-- YOUR GOAL --
Keep only the lines that hold the string "Diagram", filtering out the rest of the entries below.

━━ EXTRACTED MATERIAL

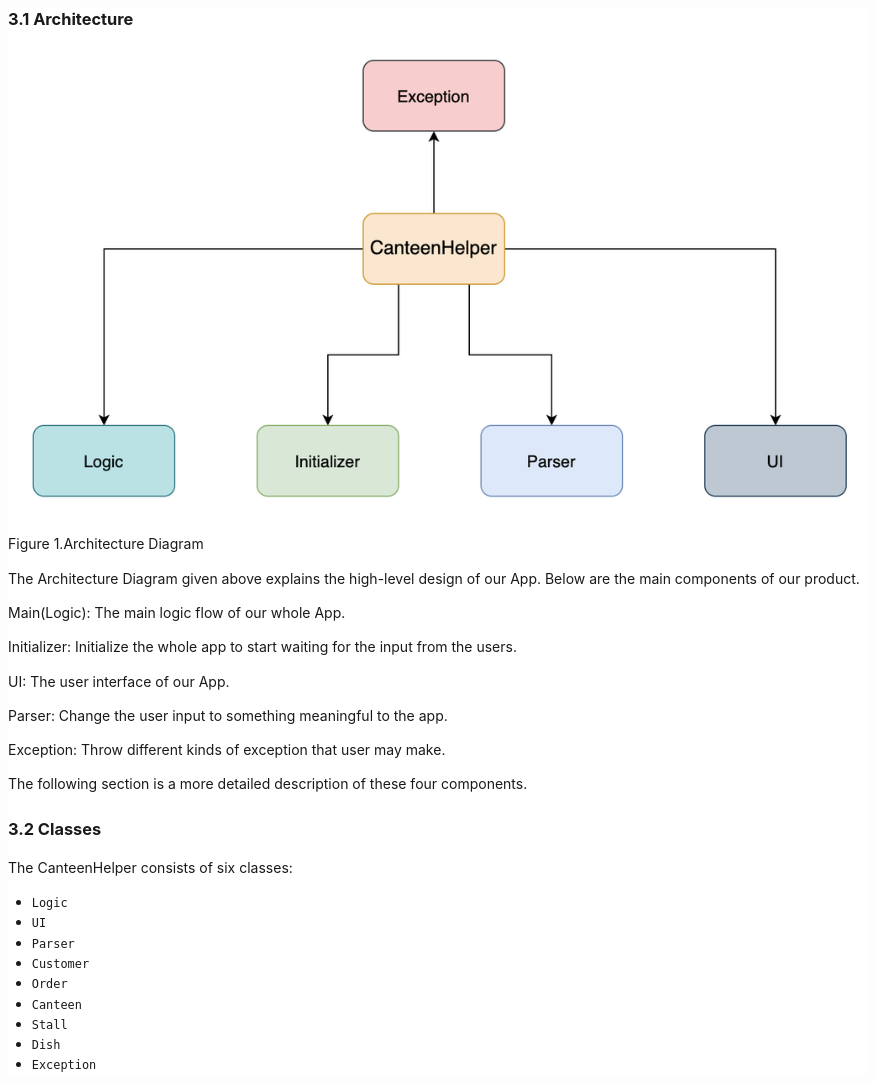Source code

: ### 3.1 Architecture
![image](img/arch%20dia.png)

Figure 1.Architecture Diagram

The Architecture Diagram given above explains the high-level design of our App. Below are the main components of our product.

Main(Logic): The main logic flow of our whole App.

Initializer: Initialize the whole app to start waiting for the input from the users.

UI: The user interface of our App.

Parser: Change the user input to something meaningful to the app.

Exception: Throw different kinds of exception that user may make.

The following section is a more detailed description of these four components.

### 3.2 Classes
The CanteenHelper consists of six classes:
* `Logic`
* `UI`
* `Parser`
* `Customer`
* `Order`
* `Canteen`
* `Stall`
* `Dish`
* `Exception`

━━━━

-- RESPONSE FOR THIS EXERCISE --
Figure 1.Architecture Diagram
The Architecture Diagram given above explains the high-level design of our App. Below are the main components of our product.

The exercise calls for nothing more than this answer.